Annual report pursuant to Section 13 and 15(d)

Subsequent Events

v3.22.2.2
Subsequent Events
12 Months Ended
Sep. 30, 2022
Subsequent Events [Abstract]  
Subsequent Events Subsequent Events
Restricted Stock Awards
On November 3, 2022, the Company awarded a total of 150,798 restricted shares of Class A common stock to certain members of Company management under the Equity Incentive Plan. The grants are classified as equity awards and have four-year graded vesting. The aggregate grant date fair value of these restricted awards was $4.6 million.
Performance Stock Units
On November 3, 2022, the Company awarded PSUs of 84,371 shares of Class A common stock to certain executive officers of the Company under the Equity Incentive Plan. The grants are classified as equity awards. The aggregate grant date fair value of these restricted awards was $2.6 million. The PSUs provide for the issuance of shares of Class A common stock upon vesting, which occurs over a three-year performance period based on achievement of the following metrics: (i) compound aggregate revenue growth rate and (ii) average Adjusted EBITDA margin. The final number of shares of Class A common stock issuable upon vesting of PSUs can range from 0% to 150% of the number of PSUs initially granted, depending on the level of achievement, as determined by the Compensation Committee of the Company’s Board of Directors. The achievement of performance goals is modified by the total shareholder return ranking of the Company against the Russell 2000 Index over the performance period and can increase or decrease the achieved award by up to 15%.
Treasury Stock
On November 4, 2022, the Company received a total of 5,267 shares of Class A common stock from employees for reimbursement of income taxes paid by the Company on behalf of these employees related to restricted stock awards that vested on September 30, 2022.

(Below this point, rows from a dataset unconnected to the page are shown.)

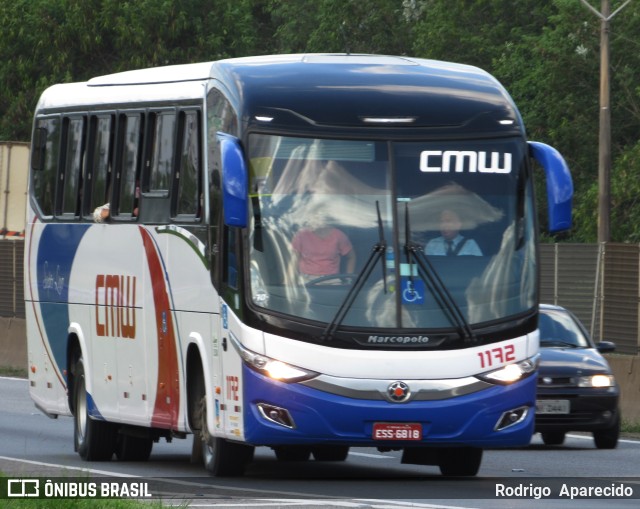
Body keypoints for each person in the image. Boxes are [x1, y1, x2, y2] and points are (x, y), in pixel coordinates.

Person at [292, 224, 356, 282]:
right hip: (306, 280)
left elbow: (351, 257)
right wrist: (288, 281)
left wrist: (348, 279)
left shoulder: (338, 235)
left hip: (332, 279)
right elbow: (294, 260)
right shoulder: (302, 234)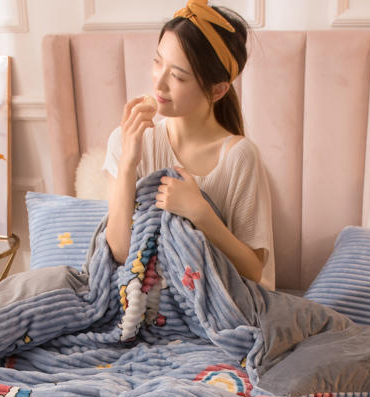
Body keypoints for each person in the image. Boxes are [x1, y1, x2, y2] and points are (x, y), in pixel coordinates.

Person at [103, 1, 275, 288]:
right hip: (139, 302)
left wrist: (200, 213)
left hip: (208, 304)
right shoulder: (126, 140)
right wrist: (128, 163)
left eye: (178, 76)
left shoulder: (239, 157)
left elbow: (254, 272)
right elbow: (120, 253)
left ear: (218, 90)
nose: (159, 83)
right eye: (158, 62)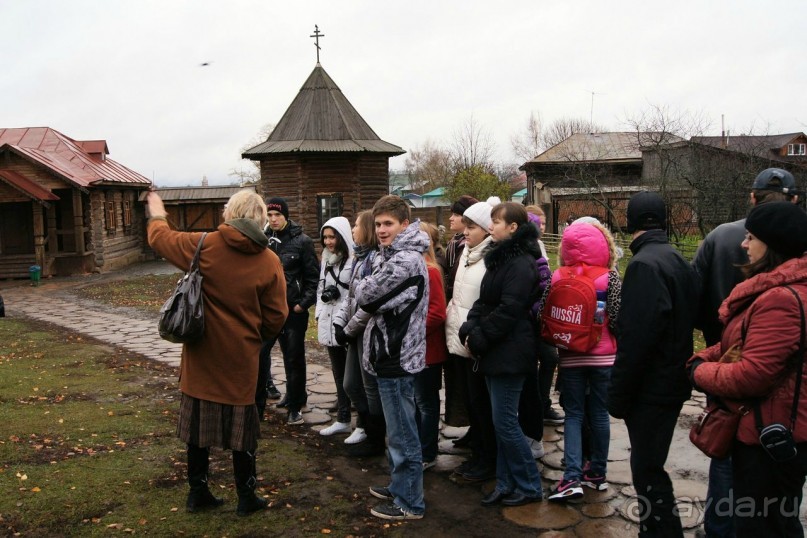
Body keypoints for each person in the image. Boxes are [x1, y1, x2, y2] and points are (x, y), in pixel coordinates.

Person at [145, 190, 288, 516]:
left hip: (201, 356)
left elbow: (160, 238)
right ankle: (246, 498)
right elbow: (277, 316)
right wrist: (253, 338)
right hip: (242, 360)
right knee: (243, 431)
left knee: (197, 428)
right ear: (262, 218)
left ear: (231, 213)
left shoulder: (204, 245)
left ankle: (198, 492)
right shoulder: (270, 261)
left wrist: (156, 212)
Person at [691, 167, 800, 538]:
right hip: (758, 407)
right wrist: (712, 355)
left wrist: (697, 370)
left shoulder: (779, 298)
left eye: (751, 237)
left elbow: (754, 373)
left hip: (767, 421)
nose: (743, 243)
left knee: (761, 515)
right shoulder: (771, 288)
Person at [607, 191, 700, 536]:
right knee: (650, 464)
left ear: (630, 223)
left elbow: (636, 340)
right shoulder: (676, 259)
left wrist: (618, 395)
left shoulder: (645, 265)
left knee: (647, 470)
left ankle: (662, 530)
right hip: (672, 381)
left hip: (652, 388)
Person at [460, 202, 544, 507]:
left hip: (511, 352)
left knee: (507, 423)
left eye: (496, 221)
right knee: (500, 423)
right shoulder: (500, 259)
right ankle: (506, 482)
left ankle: (530, 485)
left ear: (513, 228)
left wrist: (480, 336)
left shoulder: (521, 262)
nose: (491, 226)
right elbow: (485, 300)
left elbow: (511, 309)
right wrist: (470, 325)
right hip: (497, 351)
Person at [357, 195, 429, 521]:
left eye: (388, 224)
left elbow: (366, 295)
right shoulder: (390, 256)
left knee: (403, 435)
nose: (382, 230)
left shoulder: (407, 261)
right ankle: (400, 485)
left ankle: (409, 503)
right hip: (388, 355)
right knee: (396, 432)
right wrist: (367, 280)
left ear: (404, 224)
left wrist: (365, 283)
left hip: (397, 357)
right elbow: (367, 285)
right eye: (378, 224)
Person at [540, 220, 622, 502]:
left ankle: (571, 476)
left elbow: (544, 311)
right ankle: (597, 472)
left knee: (574, 415)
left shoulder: (557, 275)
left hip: (570, 354)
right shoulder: (609, 277)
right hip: (604, 355)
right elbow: (619, 316)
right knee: (599, 414)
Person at [445, 197, 497, 481]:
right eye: (465, 225)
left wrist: (477, 334)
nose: (465, 231)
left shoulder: (491, 257)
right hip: (461, 336)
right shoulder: (468, 252)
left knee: (483, 404)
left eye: (472, 226)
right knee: (472, 400)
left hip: (478, 341)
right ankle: (478, 447)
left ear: (488, 229)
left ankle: (486, 459)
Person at [257, 197, 319, 426]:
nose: (273, 219)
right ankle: (259, 401)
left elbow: (313, 277)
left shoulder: (302, 241)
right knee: (261, 354)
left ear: (286, 216)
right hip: (269, 311)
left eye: (278, 215)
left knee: (293, 358)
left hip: (293, 311)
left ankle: (295, 404)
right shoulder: (262, 241)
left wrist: (302, 304)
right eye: (270, 215)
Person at [333, 211, 382, 453]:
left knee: (369, 386)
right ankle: (365, 424)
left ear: (367, 230)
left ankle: (373, 436)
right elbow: (351, 296)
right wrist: (341, 322)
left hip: (366, 331)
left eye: (356, 225)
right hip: (354, 331)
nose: (353, 230)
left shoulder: (375, 260)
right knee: (350, 384)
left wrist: (350, 329)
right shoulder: (359, 258)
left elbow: (370, 304)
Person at [316, 216, 356, 437]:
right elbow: (321, 286)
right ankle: (343, 418)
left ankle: (361, 423)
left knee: (353, 378)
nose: (328, 241)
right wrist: (319, 313)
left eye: (332, 236)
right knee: (338, 373)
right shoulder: (326, 259)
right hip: (328, 320)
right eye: (325, 237)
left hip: (347, 324)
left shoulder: (353, 260)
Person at [442, 195, 478, 431]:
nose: (451, 218)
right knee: (457, 380)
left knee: (470, 384)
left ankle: (476, 432)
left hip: (468, 322)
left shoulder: (470, 249)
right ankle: (466, 426)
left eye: (456, 214)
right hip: (454, 317)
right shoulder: (455, 244)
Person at [525, 204, 564, 427]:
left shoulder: (538, 244)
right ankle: (536, 406)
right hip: (532, 316)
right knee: (541, 359)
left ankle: (543, 404)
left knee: (550, 358)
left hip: (542, 315)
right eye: (538, 224)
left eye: (543, 224)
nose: (542, 227)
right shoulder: (528, 247)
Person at [415, 221, 449, 470]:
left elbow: (437, 313)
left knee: (426, 403)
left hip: (427, 350)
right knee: (416, 401)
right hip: (414, 349)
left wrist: (412, 334)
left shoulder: (431, 271)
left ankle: (427, 452)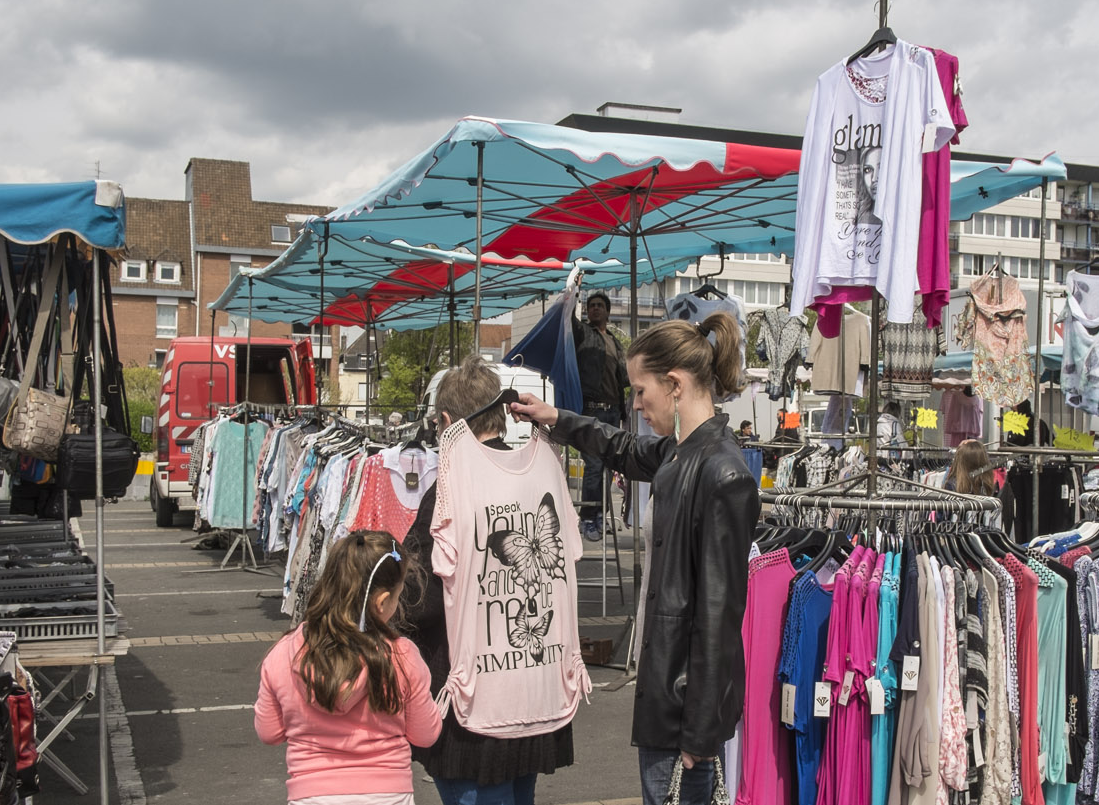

Amendment to Credit Agreement
On November 18, 2022, the Company and each of its wholly owned subsidiaries (collectively, the “Borrowers”) entered into a First Amendment to the Third Amended and Restated Credit Agreement (the “Amendment” and the “Credit Agreement,” respectively). Among other things, the Amendment modified the provisions of the Credit Agreement requiring a prepayment of outstanding indebtedness following a disposition of property or assets exceeding certain thresholds. As a result of the Amendment, the Borrowers may receive up to $10.0 million in the aggregate of net cash proceeds from the disposal of property or assets (other than inventory in the ordinary course of business) in any fiscal year without the requirement to prepay any outstanding indebtedness. However, the Borrowers also may reinvest all or any portion of such net cash proceeds in fixed capital or operating assets, including real property (which reinvested amount will not count against the $10.0 million threshold), provided that (i) if any of the disposed property or assets constitute collateral under the Credit Agreement, the reinvestment must be in fixed capital or operating investments that also constitute collateral, (ii) the reinvestment (or entry into a definitive agreement providing for such reinvestment) must occur within 180 days after receipt of such net cash proceeds and (iii) if a definitive agreement to reinvest the net cash proceeds has been executed within such 180-day period, then the reinvestment must occur within 180 days after the entering into such definitive agreement. Any net cash proceeds not reinvested or subject to a definitive agreement must be applied to the prepayment of the outstanding indebtedness upon the conclusion of the applicable 180-day period.
Acquisition of HMA Plants and Disposition of Quarry
On November 18, 2022, the Company’s Alabama-based subsidiary acquired three HMA plants in the Nashville, Tennessee metro area from Blue Water Industries. The transaction extended the Company’s footprint into the fast-growing Nashville, Tennessee metro area. In connection with the transaction, the Company’s North Carolina-based subsidiary received cash and transferred ownership of its Daurity Springs Quarry in North Carolina to Blue Water Industries, while retaining aggregate sourcing rights from the quarry for its HMA plants in the central North Carolina area. The Company received net cash consideration of $28.0 million related to these transactions. The total amount of consideration for these transactions remains subject to post-closing adjustments with respect to inventory quantities and other matters as of the date of this report.